Information provided:

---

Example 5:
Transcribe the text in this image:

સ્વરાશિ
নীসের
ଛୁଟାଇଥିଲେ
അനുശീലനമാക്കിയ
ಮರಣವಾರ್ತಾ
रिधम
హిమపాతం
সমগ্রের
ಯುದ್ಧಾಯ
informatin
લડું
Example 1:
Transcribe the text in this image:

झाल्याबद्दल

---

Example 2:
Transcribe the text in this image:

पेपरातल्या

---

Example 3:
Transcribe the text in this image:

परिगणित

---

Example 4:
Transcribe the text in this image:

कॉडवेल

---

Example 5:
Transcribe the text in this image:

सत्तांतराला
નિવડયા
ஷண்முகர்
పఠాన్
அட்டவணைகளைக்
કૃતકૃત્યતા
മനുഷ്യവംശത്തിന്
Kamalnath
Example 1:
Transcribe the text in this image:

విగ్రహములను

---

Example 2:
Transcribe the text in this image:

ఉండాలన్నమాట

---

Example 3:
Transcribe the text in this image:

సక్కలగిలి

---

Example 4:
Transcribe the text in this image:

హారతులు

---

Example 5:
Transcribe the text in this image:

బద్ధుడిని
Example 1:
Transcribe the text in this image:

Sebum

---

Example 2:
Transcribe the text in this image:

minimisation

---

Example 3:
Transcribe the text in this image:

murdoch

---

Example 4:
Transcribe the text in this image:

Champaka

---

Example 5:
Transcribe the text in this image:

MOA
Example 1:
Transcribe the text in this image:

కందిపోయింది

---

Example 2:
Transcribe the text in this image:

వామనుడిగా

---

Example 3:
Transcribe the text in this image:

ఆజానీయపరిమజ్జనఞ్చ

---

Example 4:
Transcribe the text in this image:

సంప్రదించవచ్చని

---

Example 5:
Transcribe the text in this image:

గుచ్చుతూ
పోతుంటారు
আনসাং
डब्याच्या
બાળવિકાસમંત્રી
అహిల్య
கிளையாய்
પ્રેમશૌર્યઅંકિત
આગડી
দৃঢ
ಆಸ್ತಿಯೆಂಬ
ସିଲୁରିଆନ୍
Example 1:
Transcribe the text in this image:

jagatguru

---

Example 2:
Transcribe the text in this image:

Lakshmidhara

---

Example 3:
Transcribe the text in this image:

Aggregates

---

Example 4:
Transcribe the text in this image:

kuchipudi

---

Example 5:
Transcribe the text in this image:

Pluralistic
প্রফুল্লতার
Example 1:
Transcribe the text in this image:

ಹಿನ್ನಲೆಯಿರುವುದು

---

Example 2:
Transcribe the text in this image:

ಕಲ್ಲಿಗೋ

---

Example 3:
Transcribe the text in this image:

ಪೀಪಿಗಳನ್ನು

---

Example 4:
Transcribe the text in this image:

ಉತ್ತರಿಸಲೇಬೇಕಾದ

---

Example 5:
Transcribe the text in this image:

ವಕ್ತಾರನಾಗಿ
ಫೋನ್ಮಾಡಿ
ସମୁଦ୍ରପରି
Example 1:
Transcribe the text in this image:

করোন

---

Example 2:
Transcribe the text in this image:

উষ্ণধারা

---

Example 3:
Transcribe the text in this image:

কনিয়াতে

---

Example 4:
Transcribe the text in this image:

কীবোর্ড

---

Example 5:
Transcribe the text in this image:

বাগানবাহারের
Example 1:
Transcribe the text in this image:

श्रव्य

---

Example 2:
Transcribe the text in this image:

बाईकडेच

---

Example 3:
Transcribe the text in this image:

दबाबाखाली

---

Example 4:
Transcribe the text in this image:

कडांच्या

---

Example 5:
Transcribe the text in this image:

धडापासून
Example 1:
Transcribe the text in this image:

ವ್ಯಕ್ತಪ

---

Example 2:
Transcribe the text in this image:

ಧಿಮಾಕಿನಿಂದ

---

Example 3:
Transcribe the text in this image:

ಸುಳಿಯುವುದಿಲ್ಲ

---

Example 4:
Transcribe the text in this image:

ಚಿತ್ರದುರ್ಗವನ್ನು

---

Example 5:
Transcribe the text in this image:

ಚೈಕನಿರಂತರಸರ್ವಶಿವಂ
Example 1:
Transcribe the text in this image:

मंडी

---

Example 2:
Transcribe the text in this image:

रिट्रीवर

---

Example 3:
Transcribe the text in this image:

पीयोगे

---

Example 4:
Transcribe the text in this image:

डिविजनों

Task objective: Would you set the entries down again, exactly as they were written?

Solution to the problem:
---

Example 5:
Transcribe the text in this image:

સ્વરાશિ
নীসের
ଛୁଟାଇଥିଲେ
അനുശീലനമാക്കിയ
ಮರಣವಾರ್ತಾ
रिधम
హిమపాతం
সমগ্রের
ಯುದ್ಧಾಯ
informatin
લડું
Example 1:
Transcribe the text in this image:

झाल्याबद्दल

---

Example 2:
Transcribe the text in this image:

पेपरातल्या

---

Example 3:
Transcribe the text in this image:

परिगणित

---

Example 4:
Transcribe the text in this image:

कॉडवेल

---

Example 5:
Transcribe the text in this image:

सत्तांतराला
નિવડયા
ஷண்முகர்
పఠాన్
அட்டவணைகளைக்
કૃતકૃત્યતા
മനുഷ്യവംശത്തിന്
Kamalnath
Example 1:
Transcribe the text in this image:

విగ్రహములను

---

Example 2:
Transcribe the text in this image:

ఉండాలన్నమాట

---

Example 3:
Transcribe the text in this image:

సక్కలగిలి

---

Example 4:
Transcribe the text in this image:

హారతులు

---

Example 5:
Transcribe the text in this image:

బద్ధుడిని
Example 1:
Transcribe the text in this image:

Sebum

---

Example 2:
Transcribe the text in this image:

minimisation

---

Example 3:
Transcribe the text in this image:

murdoch

---

Example 4:
Transcribe the text in this image:

Champaka

---

Example 5:
Transcribe the text in this image:

MOA
Example 1:
Transcribe the text in this image:

కందిపోయింది

---

Example 2:
Transcribe the text in this image:

వామనుడిగా

---

Example 3:
Transcribe the text in this image:

ఆజానీయపరిమజ్జనఞ్చ

---

Example 4:
Transcribe the text in this image:

సంప్రదించవచ్చని

---

Example 5:
Transcribe the text in this image:

గుచ్చుతూ
పోతుంటారు
আনসাং
डब्याच्या
બાળવિકાસમંત્રી
అహిల్య
கிளையாய்
પ્રેમશૌર્યઅંકિત
આગડી
দৃঢ
ಆಸ್ತಿಯೆಂಬ
ସିଲୁରିଆନ୍
Example 1:
Transcribe the text in this image:

jagatguru

---

Example 2:
Transcribe the text in this image:

Lakshmidhara

---

Example 3:
Transcribe the text in this image:

Aggregates

---

Example 4:
Transcribe the text in this image:

kuchipudi

---

Example 5:
Transcribe the text in this image:

Pluralistic
প্রফুল্লতার
Example 1:
Transcribe the text in this image:

ಹಿನ್ನಲೆಯಿರುವುದು

---

Example 2:
Transcribe the text in this image:

ಕಲ್ಲಿಗೋ

---

Example 3:
Transcribe the text in this image:

ಪೀಪಿಗಳನ್ನು

---

Example 4:
Transcribe the text in this image:

ಉತ್ತರಿಸಲೇಬೇಕಾದ

---

Example 5:
Transcribe the text in this image:

ವಕ್ತಾರನಾಗಿ
ಫೋನ್ಮಾಡಿ
ସମୁଦ୍ରପରି
Example 1:
Transcribe the text in this image:

করোন

---

Example 2:
Transcribe the text in this image:

উষ্ণধারা

---

Example 3:
Transcribe the text in this image:

কনিয়াতে

---

Example 4:
Transcribe the text in this image:

কীবোর্ড

---

Example 5:
Transcribe the text in this image:

বাগানবাহারের
Example 1:
Transcribe the text in this image:

श्रव्य

---

Example 2:
Transcribe the text in this image:

बाईकडेच

---

Example 3:
Transcribe the text in this image:

दबाबाखाली

---

Example 4:
Transcribe the text in this image:

कडांच्या

---

Example 5:
Transcribe the text in this image:

धडापासून
Example 1:
Transcribe the text in this image:

ವ್ಯಕ್ತಪ

---

Example 2:
Transcribe the text in this image:

ಧಿಮಾಕಿನಿಂದ

---

Example 3:
Transcribe the text in this image:

ಸುಳಿಯುವುದಿಲ್ಲ

---

Example 4:
Transcribe the text in this image:

ಚಿತ್ರದುರ್ಗವನ್ನು

---

Example 5:
Transcribe the text in this image:

ಚೈಕನಿರಂತರಸರ್ವಶಿವಂ
Example 1:
Transcribe the text in this image:

मंडी

---

Example 2:
Transcribe the text in this image:

रिट्रीवर

---

Example 3:
Transcribe the text in this image:

पीयोगे

---

Example 4:
Transcribe the text in this image:

डिविजनों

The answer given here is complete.